======== DATA FOR THIS TASK

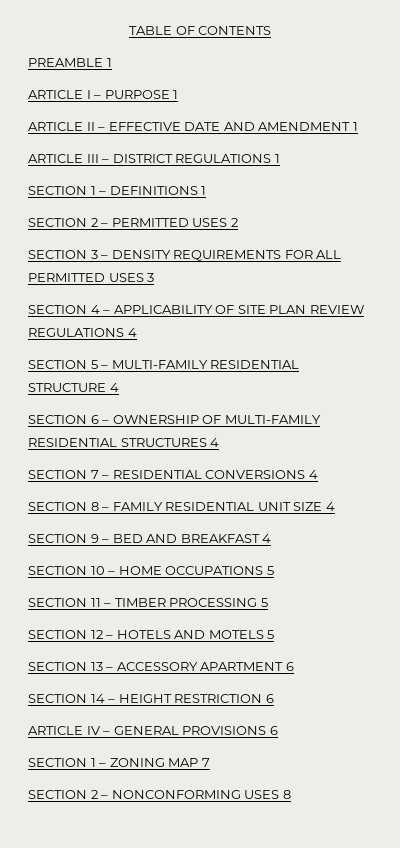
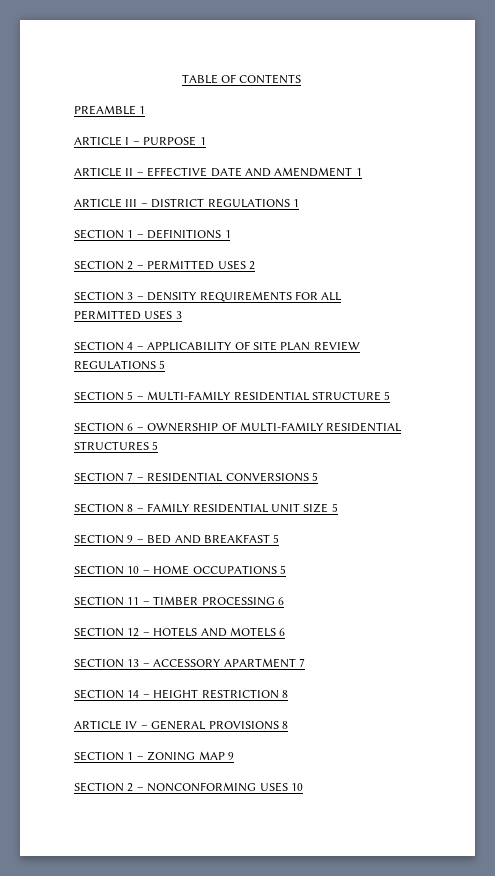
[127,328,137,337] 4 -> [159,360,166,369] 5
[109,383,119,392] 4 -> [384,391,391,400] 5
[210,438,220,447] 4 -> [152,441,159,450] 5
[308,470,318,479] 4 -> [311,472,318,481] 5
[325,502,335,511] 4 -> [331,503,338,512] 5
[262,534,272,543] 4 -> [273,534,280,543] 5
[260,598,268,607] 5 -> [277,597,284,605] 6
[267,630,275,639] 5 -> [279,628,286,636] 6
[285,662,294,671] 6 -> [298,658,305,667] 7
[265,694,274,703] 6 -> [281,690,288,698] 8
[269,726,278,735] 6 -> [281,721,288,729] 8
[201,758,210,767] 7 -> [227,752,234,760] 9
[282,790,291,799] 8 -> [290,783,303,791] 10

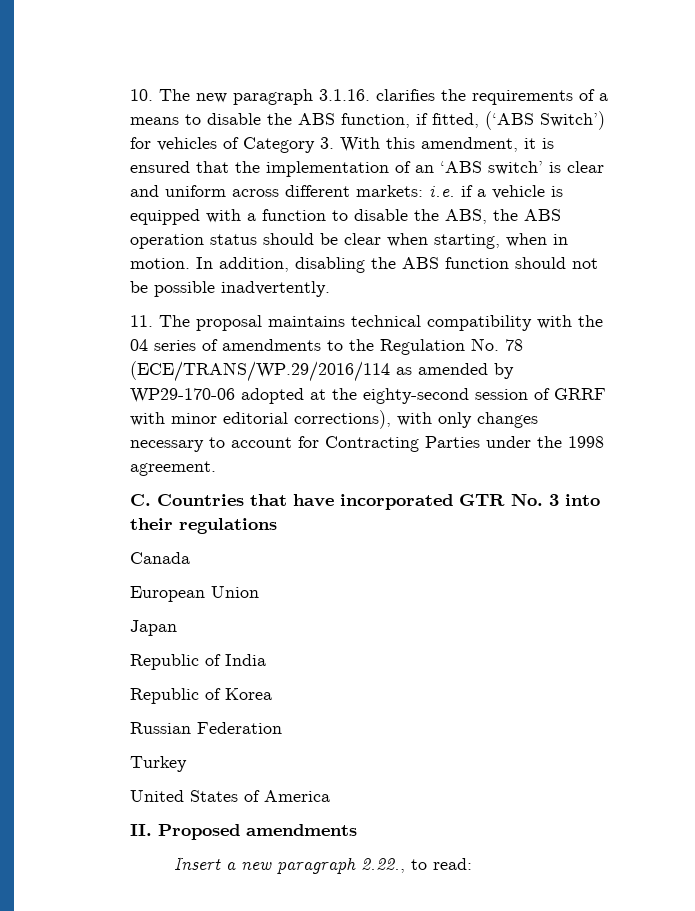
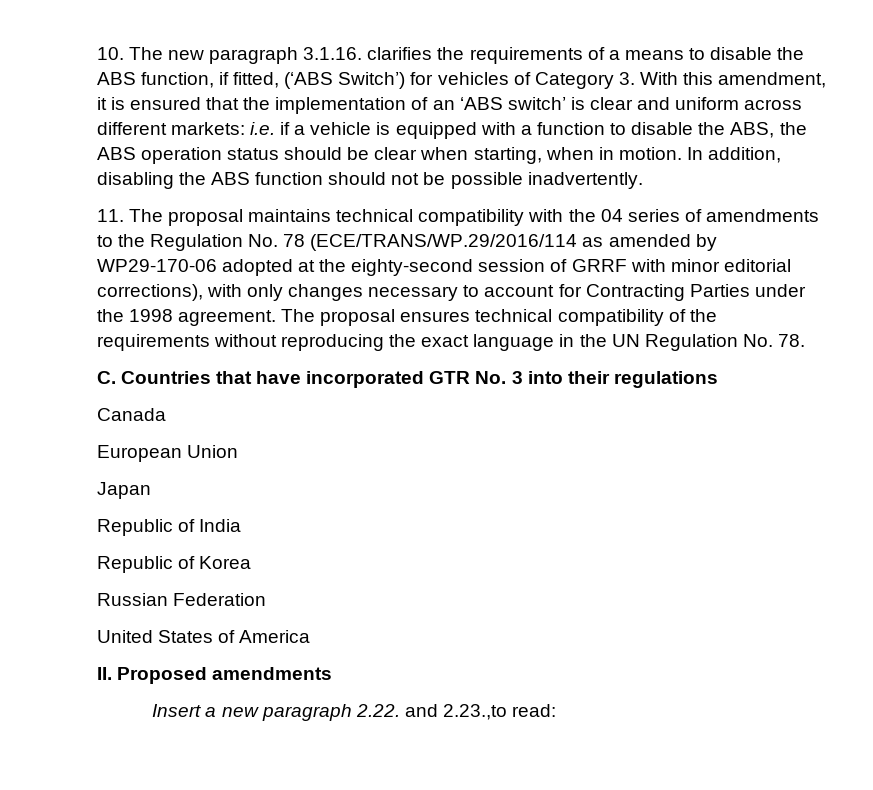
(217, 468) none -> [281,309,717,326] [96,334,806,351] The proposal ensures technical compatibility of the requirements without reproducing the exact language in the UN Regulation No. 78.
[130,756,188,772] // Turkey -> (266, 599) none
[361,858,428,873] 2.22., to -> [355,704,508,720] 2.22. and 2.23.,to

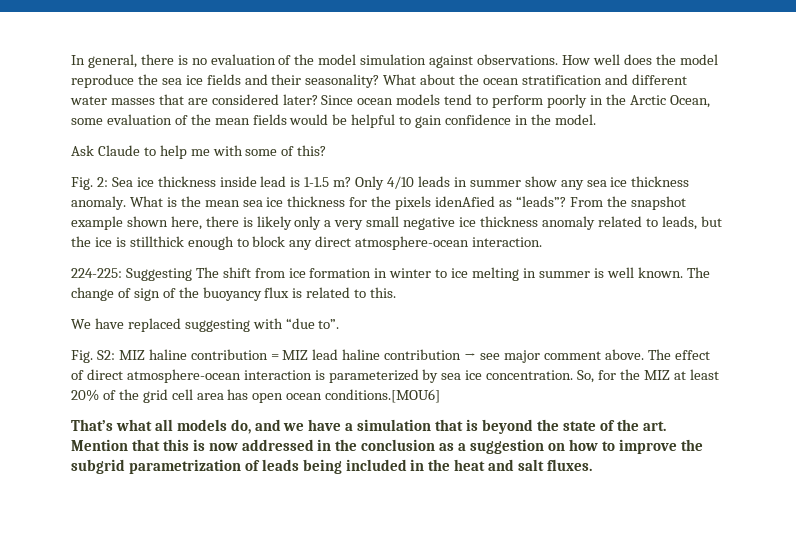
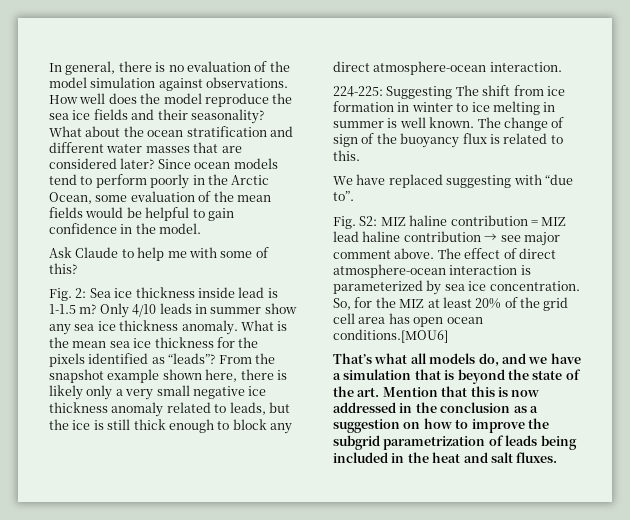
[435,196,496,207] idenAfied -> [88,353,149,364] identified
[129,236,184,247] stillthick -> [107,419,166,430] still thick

================

### ABOUT THIS TASK
From the line with "[201,758,210,767] 7 -> [227,752,234,760] 9" through the final line of the data above, copy everything exactly, both ends included, but not the pictures.

### SOLUTION TO THIS TASK
[201,758,210,767] 7 -> [227,752,234,760] 9
[282,790,291,799] 8 -> [290,783,303,791] 10

(217, 468) none -> [281,309,717,326] [96,334,806,351] The proposal ensures technical compatibility of the requirements without reproducing the exact language in the UN Regulation No. 78.
[130,756,188,772] // Turkey -> (266, 599) none
[361,858,428,873] 2.22., to -> [355,704,508,720] 2.22. and 2.23.,to

[435,196,496,207] idenAfied -> [88,353,149,364] identified
[129,236,184,247] stillthick -> [107,419,166,430] still thick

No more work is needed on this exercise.